“Swan’s Splashdown” (1966) – Perrey-Kingsley

“Swan’s Splashdown” (1966) – Perrey-Kingsley * Written by Jean-Jaques Perrey and Gershon Kinsley (Tchaikovsky uncredited) * LP: The In Sound from Way Out! * Label: Vanguard

On the back cover of this first album by Moog synthesizer trailblazers Jean-Jacques Perrey and Gershon Kingsley, the two men appear as studious music scientists dressed in lab coats. The dual meaning of the teen lingo LP title implies that they are also turning music inside out, exposing its inner essence to uncharted modes of interpretation. As Perrey made clear in an Incredibly Strange Music interview, though, he was primarily concerned with giving instrumental music the ability to express humor, something he considered to be a lost art. Partnered with Kingsley (who wrote the original version of “Popcorn”), his work on this album and the follow-up, Kaleidoscopic Vibrations, demonstrates hard work at the laugh lab, sending up genres and familiar melodies with electronic squitches and squiggles. On “Swan’s Splashdown,” the Allegro Moderato section of “Danses des Cygnes” in Tchaikovsky’s Swan Lake gets a honked-up dressing down. You will possibly think about that ballet’s duality-themed story of the good swan and evil swan and compare it to the musicians’ story of serious music and unserious music.

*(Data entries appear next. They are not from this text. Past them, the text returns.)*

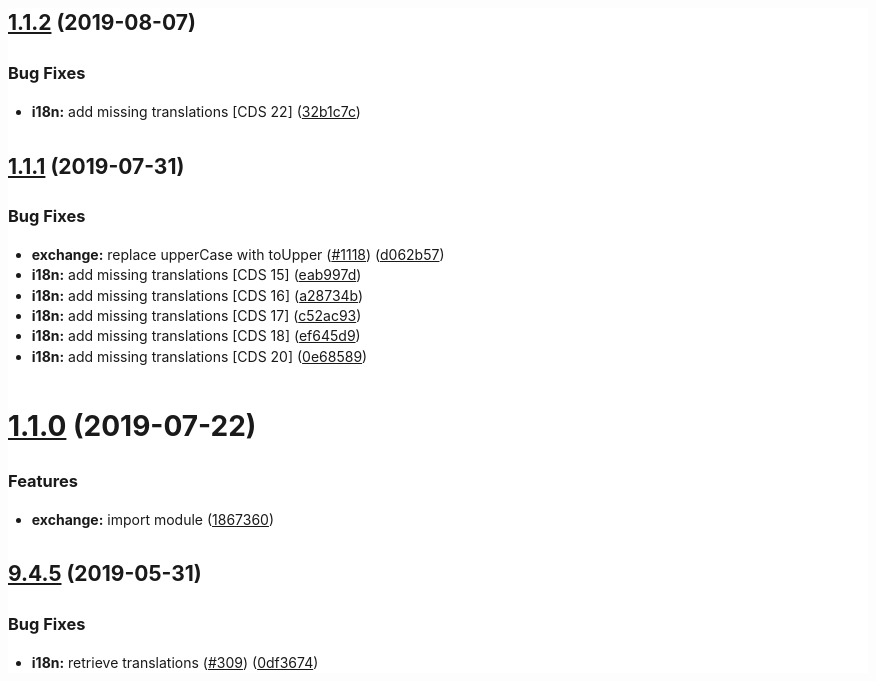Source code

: 

## [1.1.2](https://github.com/ovh-ux/manager/compare/@ovh-ux/manager-exchange@1.1.1...@ovh-ux/manager-exchange@1.1.2) (2019-08-07)


### Bug Fixes

* **i18n:** add missing translations [CDS 22] ([32b1c7c](https://github.com/ovh-ux/manager/commit/32b1c7c))



## [1.1.1](https://github.com/ovh-ux/manager/compare/@ovh-ux/manager-exchange@1.1.0...@ovh-ux/manager-exchange@1.1.1) (2019-07-31)


### Bug Fixes

* **exchange:** replace upperCase with toUpper ([#1118](https://github.com/ovh-ux/manager/issues/1118)) ([d062b57](https://github.com/ovh-ux/manager/commit/d062b57))
* **i18n:** add missing translations [CDS 15] ([eab997d](https://github.com/ovh-ux/manager/commit/eab997d))
* **i18n:** add missing translations [CDS 16] ([a28734b](https://github.com/ovh-ux/manager/commit/a28734b))
* **i18n:** add missing translations [CDS 17] ([c52ac93](https://github.com/ovh-ux/manager/commit/c52ac93))
* **i18n:** add missing translations [CDS 18] ([ef645d9](https://github.com/ovh-ux/manager/commit/ef645d9))
* **i18n:** add missing translations [CDS 20] ([0e68589](https://github.com/ovh-ux/manager/commit/0e68589))



# [1.1.0](https://github.com/ovh-ux/manager/compare/@ovh-ux/manager-exchange@1.0.0...@ovh-ux/manager-exchange@1.1.0) (2019-07-22)


### Features

* **exchange:** import module ([1867360](https://github.com/ovh-ux/manager/commit/1867360))



## [9.4.5](https://github.com/ovh-ux/ovh-module-exchange/compare/v9.4.4...v9.4.5) (2019-05-31)


### Bug Fixes

* **i18n:** retrieve translations ([#309](https://github.com/ovh-ux/ovh-module-exchange/issues/309)) ([0df3674](https://github.com/ovh-ux/ovh-module-exchange/commit/0df3674))
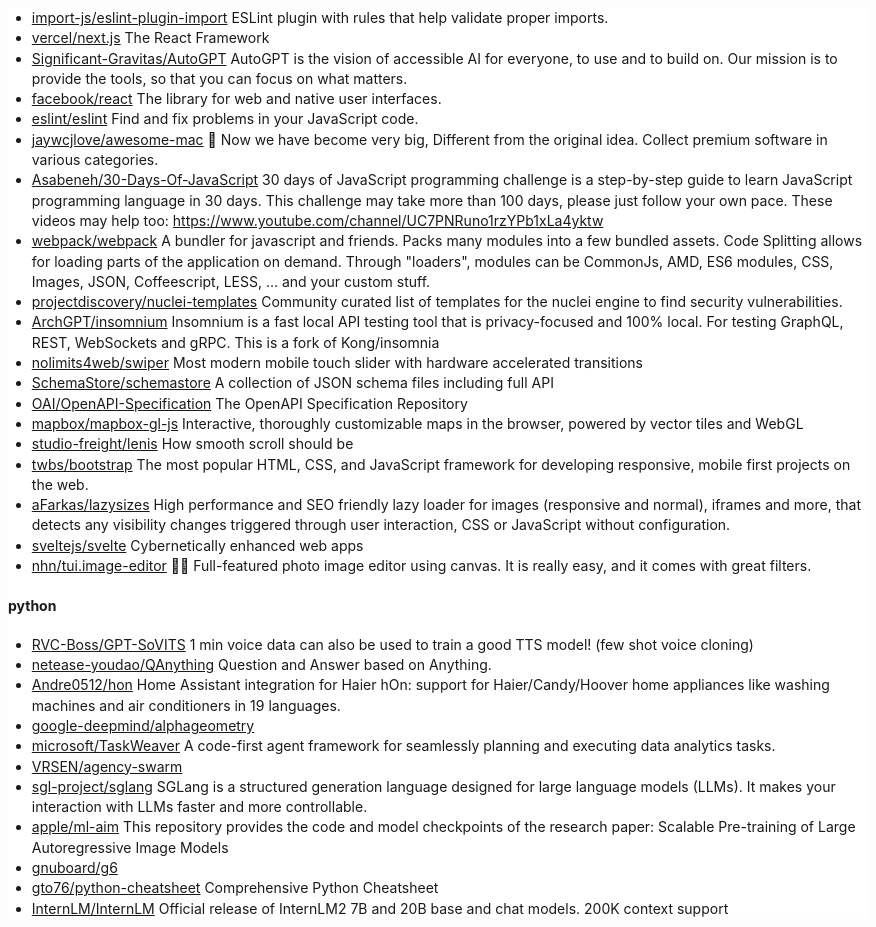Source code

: * [import-js/eslint-plugin-import](https://github.com/import-js/eslint-plugin-import) ESLint plugin with rules that help validate proper imports.
* [vercel/next.js](https://github.com/vercel/next.js) The React Framework
* [Significant-Gravitas/AutoGPT](https://github.com/Significant-Gravitas/AutoGPT) AutoGPT is the vision of accessible AI for everyone, to use and to build on. Our mission is to provide the tools, so that you can focus on what matters.
* [facebook/react](https://github.com/facebook/react) The library for web and native user interfaces.
* [eslint/eslint](https://github.com/eslint/eslint) Find and fix problems in your JavaScript code.
* [jaywcjlove/awesome-mac](https://github.com/jaywcjlove/awesome-mac)  Now we have become very big, Different from the original idea. Collect premium software in various categories.
* [Asabeneh/30-Days-Of-JavaScript](https://github.com/Asabeneh/30-Days-Of-JavaScript) 30 days of JavaScript programming challenge is a step-by-step guide to learn JavaScript programming language in 30 days. This challenge may take more than 100 days, please just follow your own pace. These videos may help too: https://www.youtube.com/channel/UC7PNRuno1rzYPb1xLa4yktw
* [webpack/webpack](https://github.com/webpack/webpack) A bundler for javascript and friends. Packs many modules into a few bundled assets. Code Splitting allows for loading parts of the application on demand. Through "loaders", modules can be CommonJs, AMD, ES6 modules, CSS, Images, JSON, Coffeescript, LESS, ... and your custom stuff.
* [projectdiscovery/nuclei-templates](https://github.com/projectdiscovery/nuclei-templates) Community curated list of templates for the nuclei engine to find security vulnerabilities.
* [ArchGPT/insomnium](https://github.com/ArchGPT/insomnium) Insomnium is a fast local API testing tool that is privacy-focused and 100% local. For testing GraphQL, REST, WebSockets and gRPC. This is a fork of Kong/insomnia
* [nolimits4web/swiper](https://github.com/nolimits4web/swiper) Most modern mobile touch slider with hardware accelerated transitions
* [SchemaStore/schemastore](https://github.com/SchemaStore/schemastore) A collection of JSON schema files including full API
* [OAI/OpenAPI-Specification](https://github.com/OAI/OpenAPI-Specification) The OpenAPI Specification Repository
* [mapbox/mapbox-gl-js](https://github.com/mapbox/mapbox-gl-js) Interactive, thoroughly customizable maps in the browser, powered by vector tiles and WebGL
* [studio-freight/lenis](https://github.com/studio-freight/lenis) How smooth scroll should be
* [twbs/bootstrap](https://github.com/twbs/bootstrap) The most popular HTML, CSS, and JavaScript framework for developing responsive, mobile first projects on the web.
* [aFarkas/lazysizes](https://github.com/aFarkas/lazysizes) High performance and SEO friendly lazy loader for images (responsive and normal), iframes and more, that detects any visibility changes triggered through user interaction, CSS or JavaScript without configuration.
* [sveltejs/svelte](https://github.com/sveltejs/svelte) Cybernetically enhanced web apps
* [nhn/tui.image-editor](https://github.com/nhn/tui.image-editor) 🍞🎨 Full-featured photo image editor using canvas. It is really easy, and it comes with great filters.

#### python
* [RVC-Boss/GPT-SoVITS](https://github.com/RVC-Boss/GPT-SoVITS) 1 min voice data can also be used to train a good TTS model! (few shot voice cloning)
* [netease-youdao/QAnything](https://github.com/netease-youdao/QAnything) Question and Answer based on Anything.
* [Andre0512/hon](https://github.com/Andre0512/hon) Home Assistant integration for Haier hOn: support for Haier/Candy/Hoover home appliances like washing machines and air conditioners in 19 languages.
* [google-deepmind/alphageometry](https://github.com/google-deepmind/alphageometry)
* [microsoft/TaskWeaver](https://github.com/microsoft/TaskWeaver) A code-first agent framework for seamlessly planning and executing data analytics tasks.
* [VRSEN/agency-swarm](https://github.com/VRSEN/agency-swarm)
* [sgl-project/sglang](https://github.com/sgl-project/sglang) SGLang is a structured generation language designed for large language models (LLMs). It makes your interaction with LLMs faster and more controllable.
* [apple/ml-aim](https://github.com/apple/ml-aim) This repository provides the code and model checkpoints of the research paper: Scalable Pre-training of Large Autoregressive Image Models
* [gnuboard/g6](https://github.com/gnuboard/g6)
* [gto76/python-cheatsheet](https://github.com/gto76/python-cheatsheet) Comprehensive Python Cheatsheet
* [InternLM/InternLM](https://github.com/InternLM/InternLM) Official release of InternLM2 7B and 20B base and chat models. 200K context support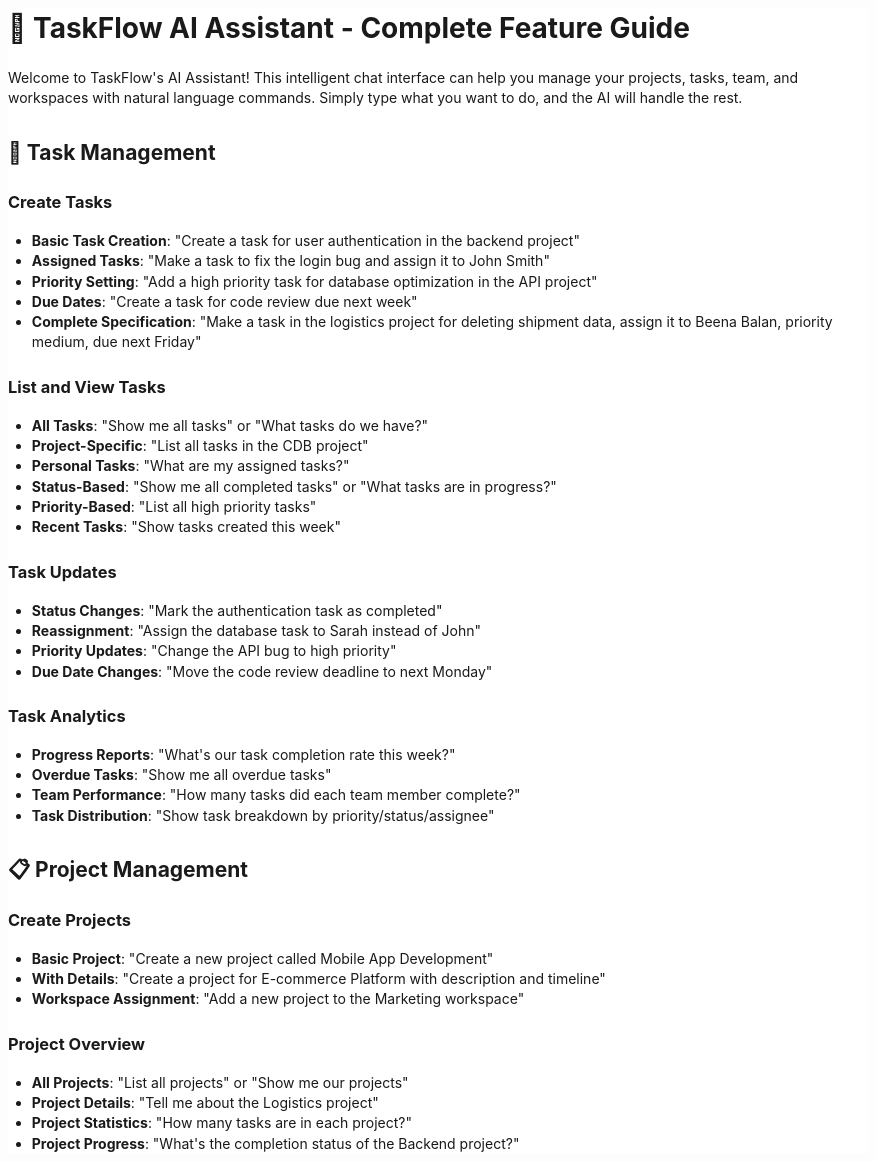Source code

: # 🤖 TaskFlow AI Assistant - Complete Feature Guide

Welcome to TaskFlow's AI Assistant! This intelligent chat interface can help you manage your projects, tasks, team, and workspaces with natural language commands. Simply type what you want to do, and the AI will handle the rest.

## 🎯 **Task Management**

### Create Tasks
- **Basic Task Creation**: "Create a task for user authentication in the backend project"
- **Assigned Tasks**: "Make a task to fix the login bug and assign it to John Smith"
- **Priority Setting**: "Add a high priority task for database optimization in the API project"
- **Due Dates**: "Create a task for code review due next week"
- **Complete Specification**: "Make a task in the logistics project for deleting shipment data, assign it to Beena Balan, priority medium, due next Friday"

### List and View Tasks
- **All Tasks**: "Show me all tasks" or "What tasks do we have?"
- **Project-Specific**: "List all tasks in the CDB project"
- **Personal Tasks**: "What are my assigned tasks?"
- **Status-Based**: "Show me all completed tasks" or "What tasks are in progress?"
- **Priority-Based**: "List all high priority tasks"
- **Recent Tasks**: "Show tasks created this week"

### Task Updates
- **Status Changes**: "Mark the authentication task as completed"
- **Reassignment**: "Assign the database task to Sarah instead of John"
- **Priority Updates**: "Change the API bug to high priority"
- **Due Date Changes**: "Move the code review deadline to next Monday"

### Task Analytics
- **Progress Reports**: "What's our task completion rate this week?"
- **Overdue Tasks**: "Show me all overdue tasks"
- **Team Performance**: "How many tasks did each team member complete?"
- **Task Distribution**: "Show task breakdown by priority/status/assignee"

## 📋 **Project Management**

### Create Projects
- **Basic Project**: "Create a new project called Mobile App Development"
- **With Details**: "Create a project for E-commerce Platform with description and timeline"
- **Workspace Assignment**: "Add a new project to the Marketing workspace"

### Project Overview
- **All Projects**: "List all projects" or "Show me our projects"
- **Project Details**: "Tell me about the Logistics project"
- **Project Statistics**: "How many tasks are in each project?"
- **Project Progress**: "What's the completion status of the Backend project?"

Or you may think about Proust’s Remembrance of Things Past, where the character Swann, in the fourth volume (“Sodom and Gomorrah”) thinks about the “binary rhythm which love adopts… bearing no close and necessary relation to the woman they love, but pass to one side of her, splash her, encircle her.” You may also wonder if SmashMouth were listening to this before concocting “Walkin’ on the Sun.”